Extrait source:

Enfin, au G7 de Biarritz en 2019, un “Fashion Pact” a été signé par 30 grands groupes textiles. Il prévoit d’atteindre zéro émission nette de CO2 d’ici 2050, et de passer à 100 % d’énergies renouvelables sur la chaîne d’approvisionnement d’ici 2030. Les groupes devront rendre des comptes, mais aucune sanction n’est prévue en cas de non-respect du pacte… Si les dates paraissent lointaines, c’est avant tout parce que ces changements impliquent des processus longs et complexes pour les sociétés, qui ont des antennes dans différents pays.
C’est en tout cas l’explication de Laetitia Hugé, qui après une longue carrière dans l’industrie de la mode, a quitté le circuit classique il y a quelques mois et a créé Pando, pour accompagner les marques dans une démarche environnementale et sociétale. « Cela implique de repenser son modèle économique. Dans notre monde actuel, on considère qu’une entreprise est rentable uniquement lorsqu’elle a un bénéfice important. Est-ce qu’il n’y a que ça à prendre en compte ? C’est la réflexion à mener. Ce n’est pas forcément que la rentabilité financière qu’il faut regarder, mais aussi l’impact qu’a la société sur son territoire et sur l’environnement. Si on valorise ces critères comme étant la rentabilité d’une entreprise, si on l’intègre dans la manière dont on regarde une société, les données seront très différentes. C’est un chemin, on n’y est pas du tout et ça demande du temps, mais il y a pleins d’initiatives qui sont en cours », conclue-t-elle.
La seconde main : pratique éco-responsable ou nouveau marché ?
Faire du neuf avec du vieux, c’est aussi réalisable à la maison. De nombreux blogs et vidéos Youtube sont disponibles pour permettre à toutes et tous de réutiliser les vieux textiles oubliés, que ce soit des vêtements, des draps ou des rideaux. Les Français ne semblent plus enclins à jeter leurs vêtements, la moitié d’entre eux a déjà rapporté en magasins ou déposer des vêtements dans un collecteur prévu à cet effet, et la même proportion a déjà donné des vêtements au lieu de les jeter.
Mais cela est à nuancer, car en contrepartie, depuis les années 2000, les ventes de vêtements ont doublé alors que leur utilisation a diminué de moitié. La mode jetable, où les consommateurs achètent pour ne pas utiliser le produit, ou très peu, est également main courante.

Informations:
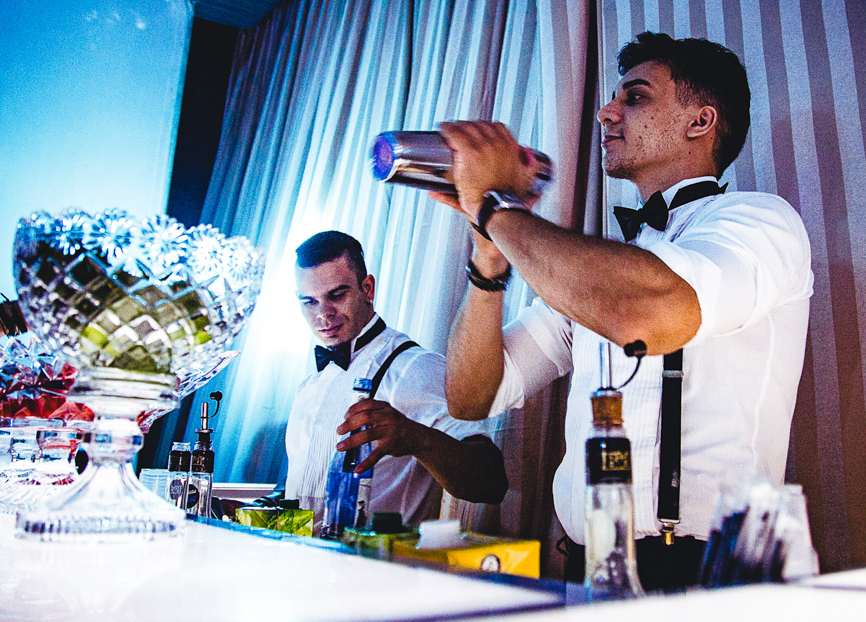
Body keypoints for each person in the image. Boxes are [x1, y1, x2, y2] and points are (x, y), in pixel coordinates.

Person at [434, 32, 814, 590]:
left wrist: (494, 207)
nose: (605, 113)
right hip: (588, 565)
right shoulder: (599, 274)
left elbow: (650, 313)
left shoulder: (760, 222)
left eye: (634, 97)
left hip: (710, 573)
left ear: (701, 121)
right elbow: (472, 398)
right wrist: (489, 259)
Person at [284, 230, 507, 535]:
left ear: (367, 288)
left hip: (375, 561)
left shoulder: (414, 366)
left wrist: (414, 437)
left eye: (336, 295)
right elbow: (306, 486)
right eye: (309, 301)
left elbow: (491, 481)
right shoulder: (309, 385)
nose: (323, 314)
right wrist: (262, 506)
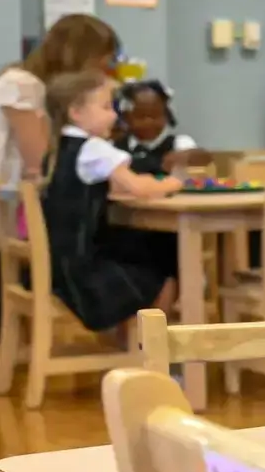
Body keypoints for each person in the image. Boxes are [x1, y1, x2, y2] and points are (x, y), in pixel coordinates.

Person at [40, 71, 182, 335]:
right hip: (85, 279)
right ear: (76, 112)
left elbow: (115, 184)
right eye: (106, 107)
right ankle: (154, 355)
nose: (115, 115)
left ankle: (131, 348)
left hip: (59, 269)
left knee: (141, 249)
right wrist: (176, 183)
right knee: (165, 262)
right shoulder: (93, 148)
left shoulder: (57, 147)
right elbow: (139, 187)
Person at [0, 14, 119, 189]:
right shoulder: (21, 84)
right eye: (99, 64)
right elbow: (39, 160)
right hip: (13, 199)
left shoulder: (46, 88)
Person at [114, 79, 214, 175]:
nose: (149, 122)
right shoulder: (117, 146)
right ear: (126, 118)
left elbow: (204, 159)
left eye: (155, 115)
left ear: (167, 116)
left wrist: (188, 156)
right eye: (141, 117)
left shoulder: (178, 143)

À vous: Imprimez le passage de l'extrait sur la mode durable situé entre « Enfin, au G7 » et « dans différents pays. », ces deux segments inclus.

Corrigé:
Enfin, au G7 de Biarritz en 2019, un “Fashion Pact” a été signé par 30 grands groupes textiles. Il prévoit d’atteindre zéro émission nette de CO2 d’ici 2050, et de passer à 100 % d’énergies renouvelables sur la chaîne d’approvisionnement d’ici 2030. Les groupes devront rendre des comptes, mais aucune sanction n’est prévue en cas de non-respect du pacte… Si les dates paraissent lointaines, c’est avant tout parce que ces changements impliquent des processus longs et complexes pour les sociétés, qui ont des antennes dans différents pays.